=== DATA SHOWN ===

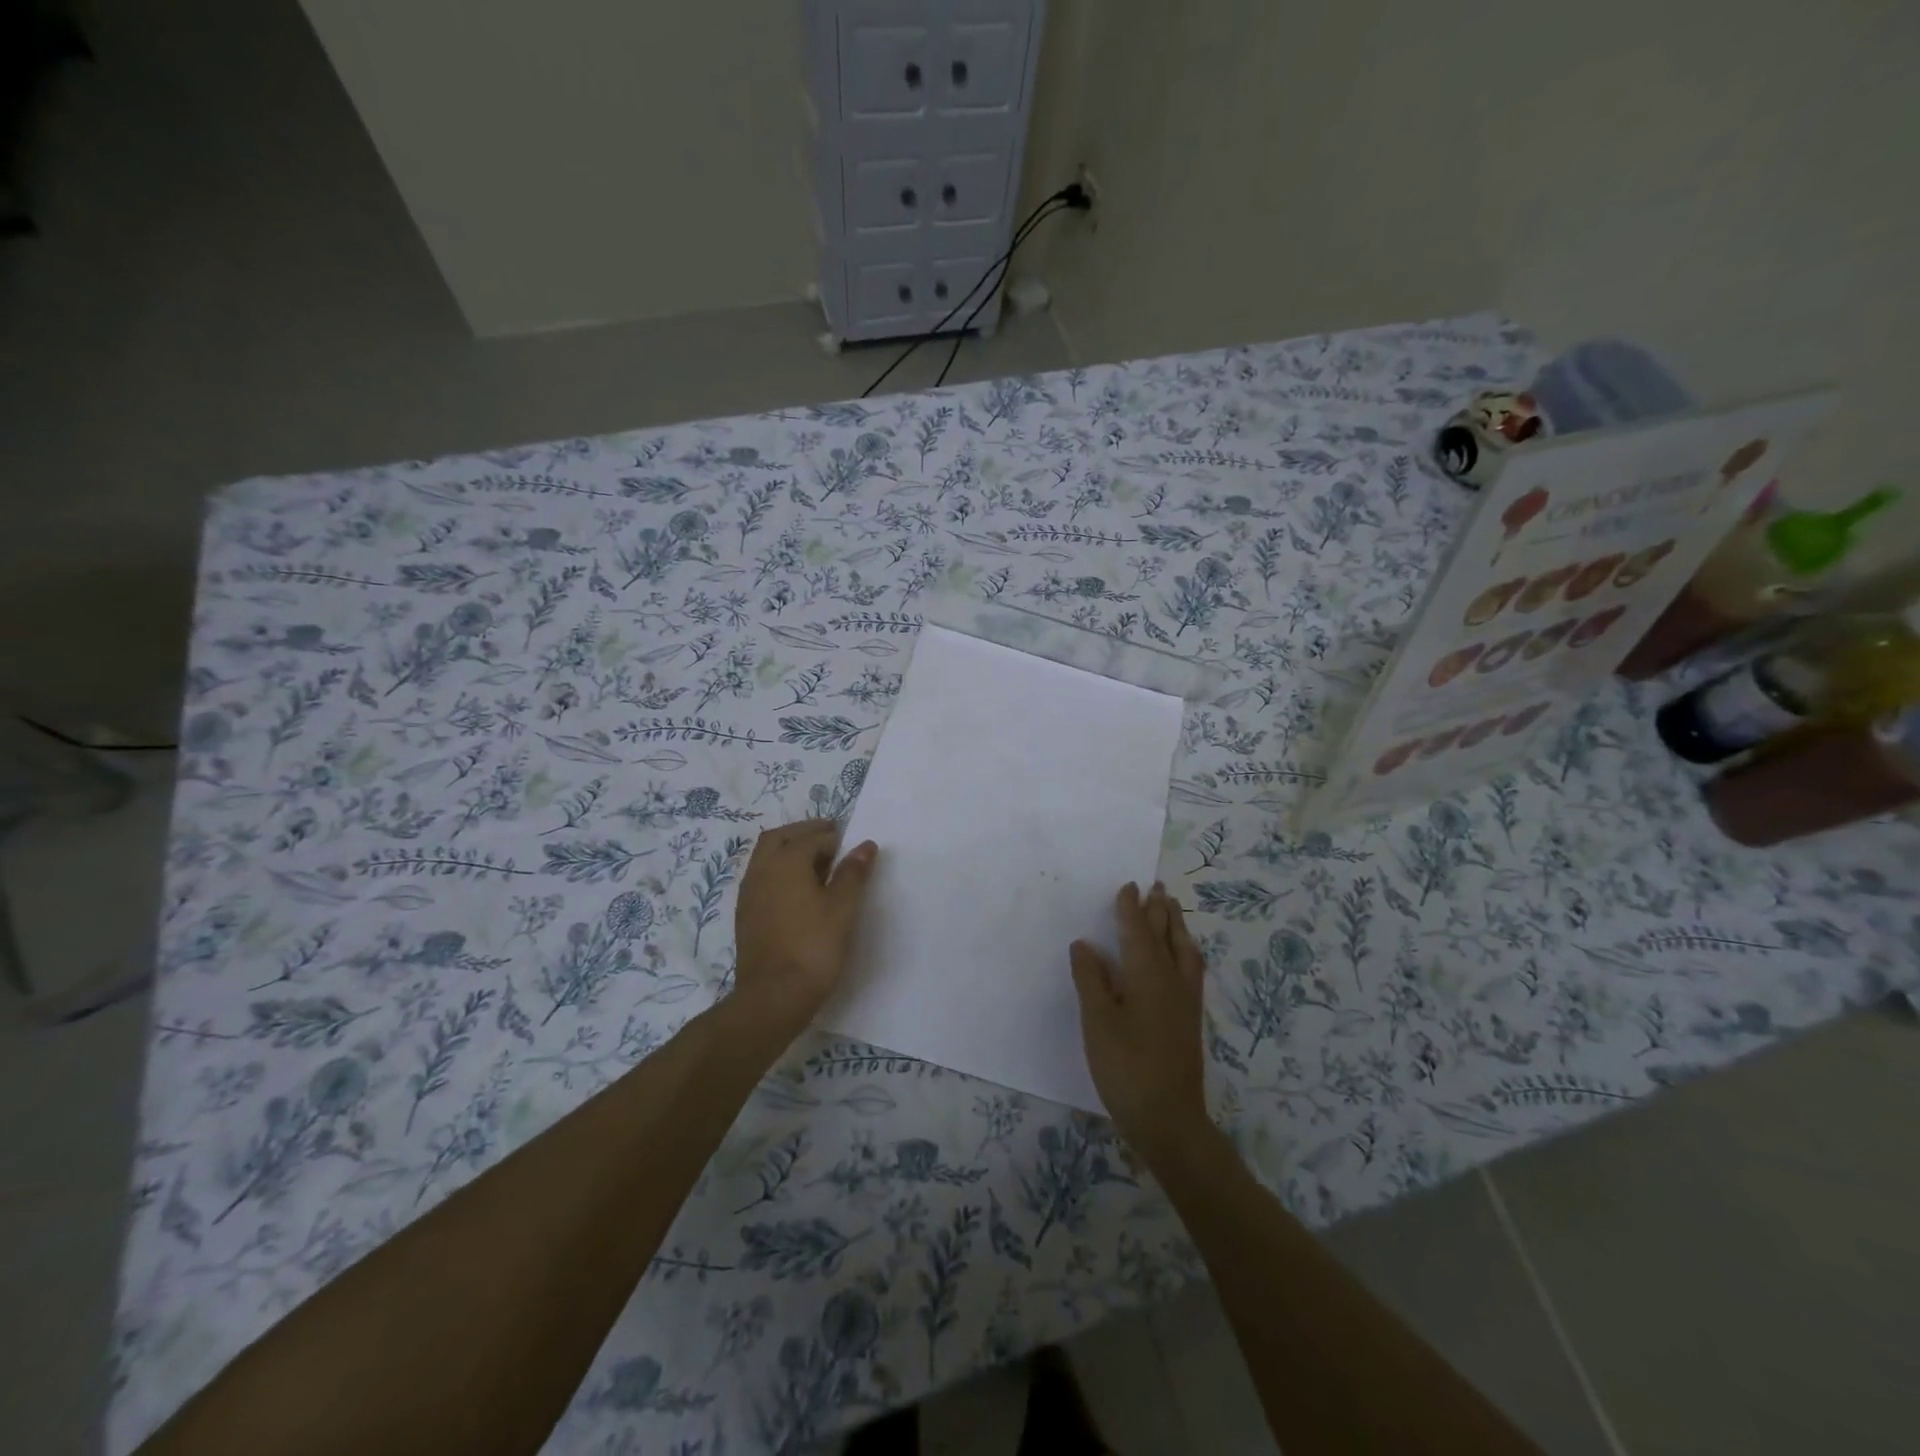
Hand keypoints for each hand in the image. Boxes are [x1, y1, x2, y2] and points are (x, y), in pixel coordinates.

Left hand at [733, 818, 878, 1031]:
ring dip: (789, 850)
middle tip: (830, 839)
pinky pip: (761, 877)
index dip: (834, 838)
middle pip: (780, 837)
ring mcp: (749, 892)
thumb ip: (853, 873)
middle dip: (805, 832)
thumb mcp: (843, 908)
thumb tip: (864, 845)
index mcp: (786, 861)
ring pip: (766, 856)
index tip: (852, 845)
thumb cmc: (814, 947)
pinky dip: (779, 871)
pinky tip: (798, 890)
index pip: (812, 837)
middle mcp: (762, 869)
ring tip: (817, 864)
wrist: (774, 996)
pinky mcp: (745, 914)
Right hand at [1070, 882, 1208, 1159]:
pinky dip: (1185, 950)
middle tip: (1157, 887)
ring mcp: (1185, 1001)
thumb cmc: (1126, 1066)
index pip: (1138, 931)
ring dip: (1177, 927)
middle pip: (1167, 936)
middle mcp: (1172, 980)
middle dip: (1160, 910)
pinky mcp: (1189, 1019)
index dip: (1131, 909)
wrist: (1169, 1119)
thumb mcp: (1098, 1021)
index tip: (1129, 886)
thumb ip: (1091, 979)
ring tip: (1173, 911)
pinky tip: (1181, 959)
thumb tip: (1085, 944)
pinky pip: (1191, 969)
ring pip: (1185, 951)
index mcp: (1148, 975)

===

■ **ACTION ITEM**: Reproduce exactly the lines from the one with "index pip: (1138, 931)" through the last line of the entries, keeping both of those lines and nothing else.

■ **EXERCISE SOLUTION**:
index pip: (1138, 931)
ring dip: (1177, 927)
middle pip: (1167, 936)
middle mcp: (1172, 980)
middle dip: (1160, 910)
pinky mcp: (1189, 1019)
index dip: (1131, 909)
wrist: (1169, 1119)
thumb mcp: (1098, 1021)
index tip: (1129, 886)
thumb ip: (1091, 979)
ring tip: (1173, 911)
pinky tip: (1181, 959)
thumb tip: (1085, 944)
pinky pip: (1191, 969)
ring pip: (1185, 951)
index mcp: (1148, 975)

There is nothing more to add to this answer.